- **Aufgaben**
1. Beantworte anhand des Textes zur PTA-Ausbildung:
(a) Mit wie viel Euro im Monat unterstützte das Land die Ausbildung bislang pro Schüler?
(b) Wer ist Kammerpräsident in Nordrhein?
(c) Wie viel zahlen die PTA-Schüler monatlich selbst?
2. Gib aus dem Text zur PTA-Ausbildung die Stelle von „Bislang – zuletzt“ bis einschließlich „je nach Schule.“ wortgetreu wieder.

Die Politik zieht sich in Nordrhein-Westfalen (NRW) aus der Finanzierung der PTA-Ausbildung zurück und die Apotheker sollen einspringen. Nur wie? Derzeit werden verschiedene Modelle diskutiert. Am Montag waren die Kammerpräsidenten Gabriele Overwiening (Westfalen-Lippe) und Lutz Engelen (Nordrhein) zu einem weiteren Gespräch bei Gesundheitsministerin Barbara Steffens (Bündnis 90/Die Grünen). In Westfalen-Lippe ist das Thema derweil zum Zankapfel zwischen Apothekerkammer und -verband geworden. Bei der heutigen Kammerversammlung dürfte sich die Stimmung entladen.
Bislang – zuletzt für den Jahrgang 2013/2015 – wurde die PTA-Ausbildung mit monatlich 73 Euro pro Schüler vom Land unterstützt. Rund 10 Prozent der Kosten von insgesamt etwa 300 Euro im Monat pro Schüler kamen außerdem von den Apothekerorganisationen. Den Großteil der Ausbildungskosten zahlen die PTA-Schüler selbst: rund 200 Euro pro Monat. Die Höhe der Gebühren unterscheidet sich je nach Schule.

- **Auszüge der Einträge**

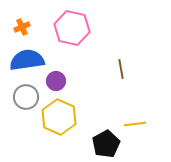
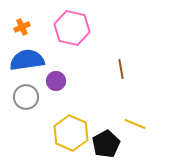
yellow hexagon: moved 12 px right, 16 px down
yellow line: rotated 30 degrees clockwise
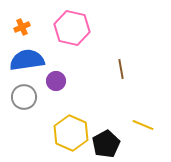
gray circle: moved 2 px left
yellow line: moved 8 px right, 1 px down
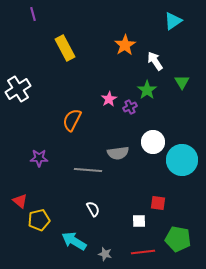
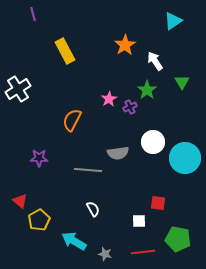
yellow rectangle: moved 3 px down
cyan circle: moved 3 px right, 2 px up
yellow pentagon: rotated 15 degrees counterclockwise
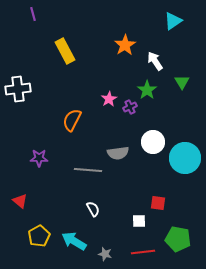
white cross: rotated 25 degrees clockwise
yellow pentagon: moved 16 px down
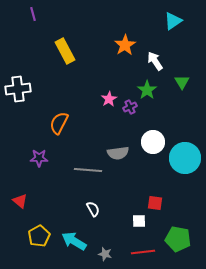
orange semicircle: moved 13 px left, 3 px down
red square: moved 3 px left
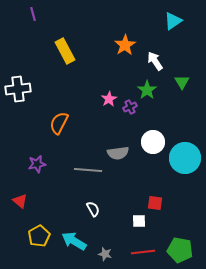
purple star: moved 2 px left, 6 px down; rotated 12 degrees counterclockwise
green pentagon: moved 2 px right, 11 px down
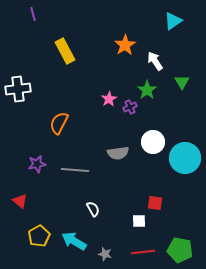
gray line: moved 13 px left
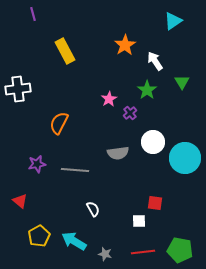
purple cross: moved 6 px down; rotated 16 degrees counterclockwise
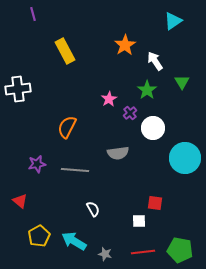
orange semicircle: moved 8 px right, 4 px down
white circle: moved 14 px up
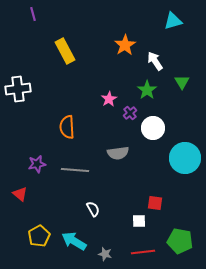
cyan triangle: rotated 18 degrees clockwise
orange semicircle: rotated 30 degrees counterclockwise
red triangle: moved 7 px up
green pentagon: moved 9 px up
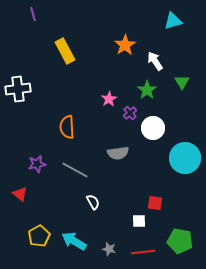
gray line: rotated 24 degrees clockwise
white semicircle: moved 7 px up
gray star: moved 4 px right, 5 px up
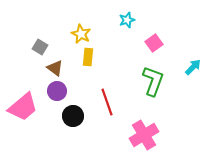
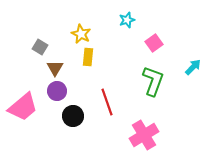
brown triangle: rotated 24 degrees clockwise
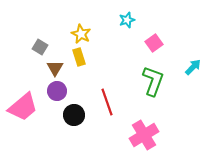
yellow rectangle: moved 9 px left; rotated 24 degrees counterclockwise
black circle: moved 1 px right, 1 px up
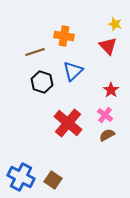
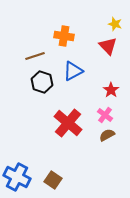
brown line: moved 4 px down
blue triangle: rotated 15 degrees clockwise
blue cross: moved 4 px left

- **Lösungen**
1.
(a) Mit 73 Euro pro Schüler im Monat.
(b) Lutz Engelen.
(c) Rund 200 Euro pro Monat.

2.
Bislang – zuletzt für den Jahrgang 2013/2015 – wurde die PTA-Ausbildung mit monatlich 73 Euro pro Schüler vom Land unterstützt. Rund 10 Prozent der Kosten von insgesamt etwa 300 Euro im Monat pro Schüler kamen außerdem von den Apothekerorganisationen. Den Großteil der Ausbildungskosten zahlen die PTA-Schüler selbst: rund 200 Euro pro Monat. Die Höhe der Gebühren unterscheidet sich je nach Schule.